Setelah kedua putra putri To-Manurung tersebut mencapai usia dewasa La Oddang Patara dengan We Lale Uleng sekaligus mengangkat menjadi raja pertama di Mampu. Untuk mewujudkan keinginan tersebut, masyarakat Mampu mengadakan musyawarah untuk menetapkan siapa-siapa yang akan menghadap To-Manurung. Setelah tiba waktu yang ditetapkan, maka berangkatlah utusan tersebut menghadap To-Manurung untuk menyampaikan hasrat rakyat Mampu.
Dan sesudah terjadi percakapan antara To-Manurung dengan utusan masyarakat Mampu tercapailah kata sepakat La Oddang Patara Sebagai Raja Mampu. Keberadaan Raja Mampu ini menjadikan Kampung Mampu menjadi kawasan yang disegani karena kemakmuran dan kesejahteraannya. Hal ini karena La Oddang Patara dalam menjankan roda pemerintahannya adil dan bijaksana serta sangat merakyat. Akibatnya rakyat yang merasa terangkat atas kehadirannya dan sebagai ungkapan bakti dan rasa terima kasih mendirikan sebuah istana di bagian utara Gunung Mampu.
Namun beberapa waktu kemudian kedua pasang To-Manurung tersebut menghilang (Mallajangngi). Kejadian ini tidak menyurutkan semangat Raja Mampu La Oddang Patara dalam memajukan kerajaan dan meningkatkan penghasilan rakyatnya. Hal ini dimungkinkan karena Raja Mampu I adalah seorang ahli di bidang pertanian.
Setelah empat puluh tahun bertakhta La Oddang Patara yang tumbuh gagah perkasa dan rupawan, keadaan tersebut menarik minat ketiga putra-putri raja, yaitu La Urerru’, LaturungpangE, We Lette Papi untuk turun menuai padi.
Ketika ketiga putra putri raja berada di sawah, maka raja Mampu beserta isterinya dan putri bungsunya yang bernama We Apung Mangenre’ serta sebagian besar harta bendanya menjadi batu karena kutukan Dewata yang lazim disebut “Malebboe Ri Mampu”. Inilah awal cerita kemudian oleh sebagian masyarakat percaya, bahwa Raja Mampu beserta keluarganya yang dikutuk oleh dewata sehingga menjadi batu ialah Gua Mampu di Desa Cabbeng.

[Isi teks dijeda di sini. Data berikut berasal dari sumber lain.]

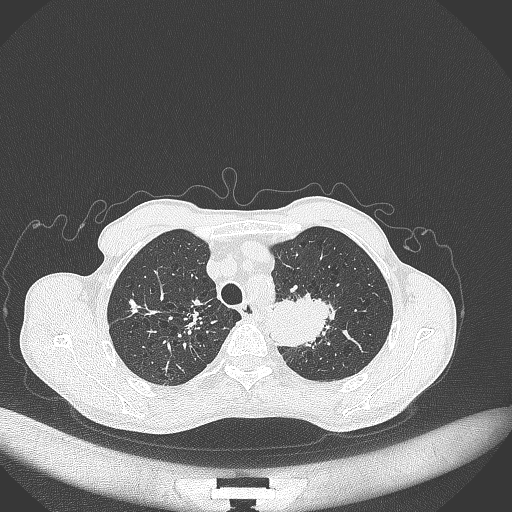
Chest CT, one axial slice; slice 344 of 386 in the series (ordered by position); 120 kVp; lung window (W 1500 / L -600 HU); 1 mm slice thickness; 512 × 512 image matrix. Patient: male, 65 years. Case-level facts recorded for this patient, not image findings: clinical TNM (as recorded): T2b N0 M0; histopathological grade: G2.
Outlined on this slice (bounding box drawn by a radiologist):
- lung tumour (recorded histology: adenocarcinoma): bounding box <272,286,335,349> (left, top, right, bottom; pixels)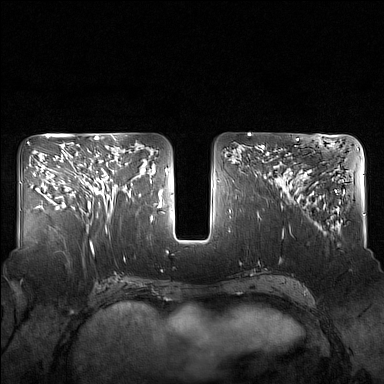
Breast MRI (dynamic contrast-enhanced), one axial slice; slice 69 of 160 in the series (ordered by position); dynamic contrast-enhanced series, time point 2 of 7 at this slice position (early post-contrast); 1.5 T; TE 1.8 ms, TR 5 ms; 384 × 384 image matrix, field of view 340 × 340 mm. Female patient.
Structures marked on this image (semi-automatic segmentation, software-assisted and operator-edited):
- enhancing-tissue mask used for the functional tumour volume (all voxels passing the contrast-enhancement thresholds inside the analysis volume; usually the tumour): bounding box (x1, y1, x2, y2) in pixels: (82, 148, 130, 212)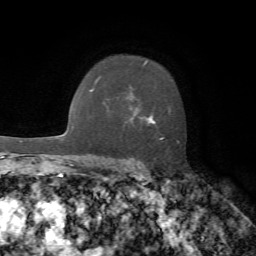
Breast MRI, one axial slice; position 50 of 72 along the scan axis; cropped to one breast; dynamic contrast-enhanced series, time point 2 of 7 at this slice position (early post-contrast); 1.5 T; TE 4.2 ms, TR 8.7 ms; 2.2 mm slice thickness; 256 × 256 image matrix, field of view 180 × 180 mm. Female patient.
Outlined on this slice (semi-automatic segmentation, software-assisted and operator-edited):
- enhancing-tissue mask used for the functional tumour volume (all voxels passing the contrast-enhancement thresholds inside the analysis volume; usually the tumour): box from (x=143, y=61) to (x=178, y=141) px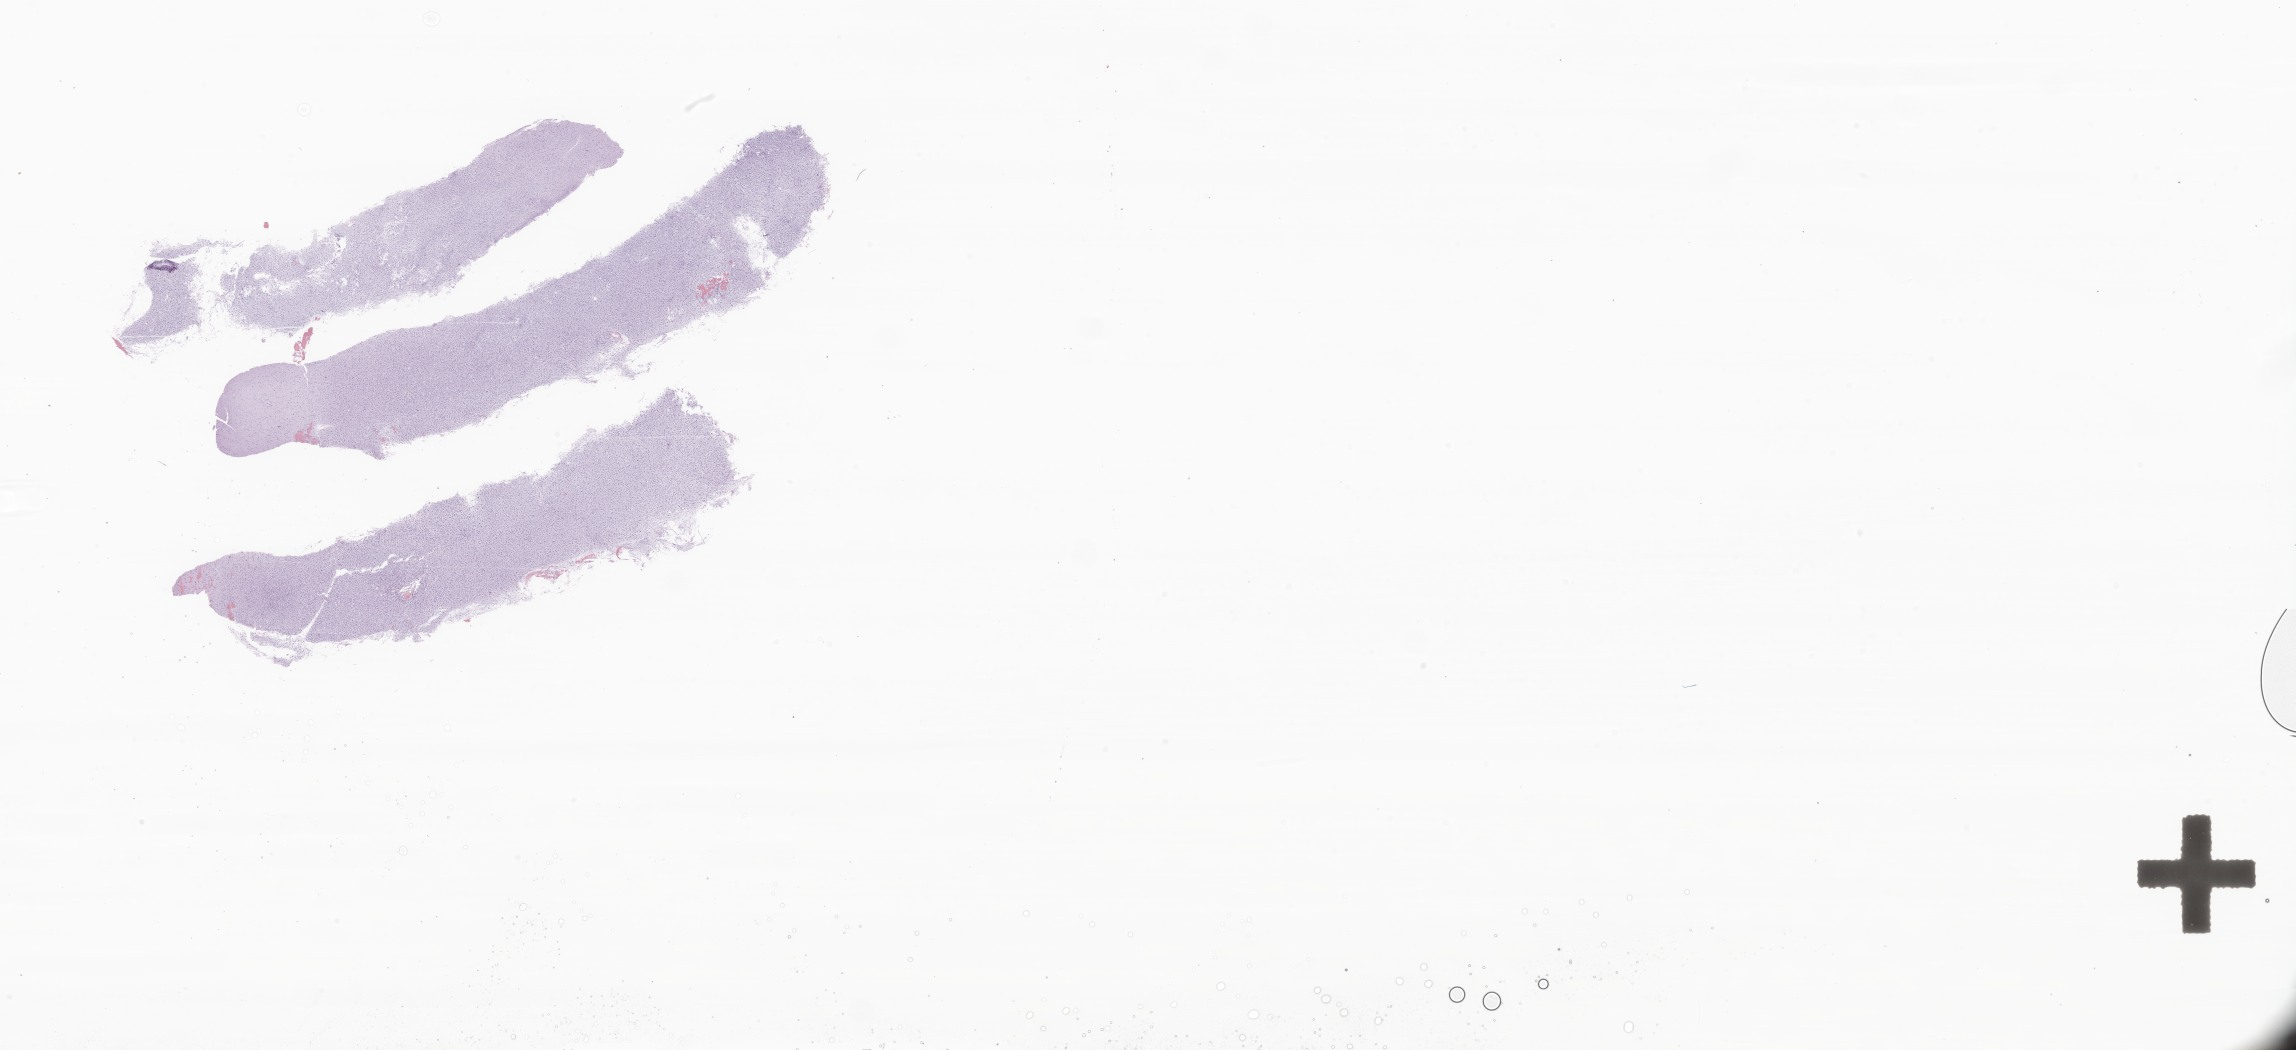
Digitized haematoxylin and eosin-stained section of tumor tissue from the brain, a low-resolution overview of the entire scanned area, about 38.7 x 17.7 mm; FFPE section. Female patient, age 182 months (15 years 2 months).
* diagnosis (ICD-O-3 morphology term): Oligodendroglioma, NOS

Terdapat pula cerita rakyat, bahwa di kerajaan Mampu dahulu kala ada sepasang pengantin baru yang belum saling mengenal. Pengantin baru perempuan memiliki kelebihan pandai menenun kain (Mattennung). Pada suatu ketika salah satu alat tenunnya (anak caropong) jatuh di bawah rumahnya. Maka dengan demikian pengantin baru perempuan tersebut harus melewati tangga untuk turun mengambil anak caropongnya yang ada di bawah rumah.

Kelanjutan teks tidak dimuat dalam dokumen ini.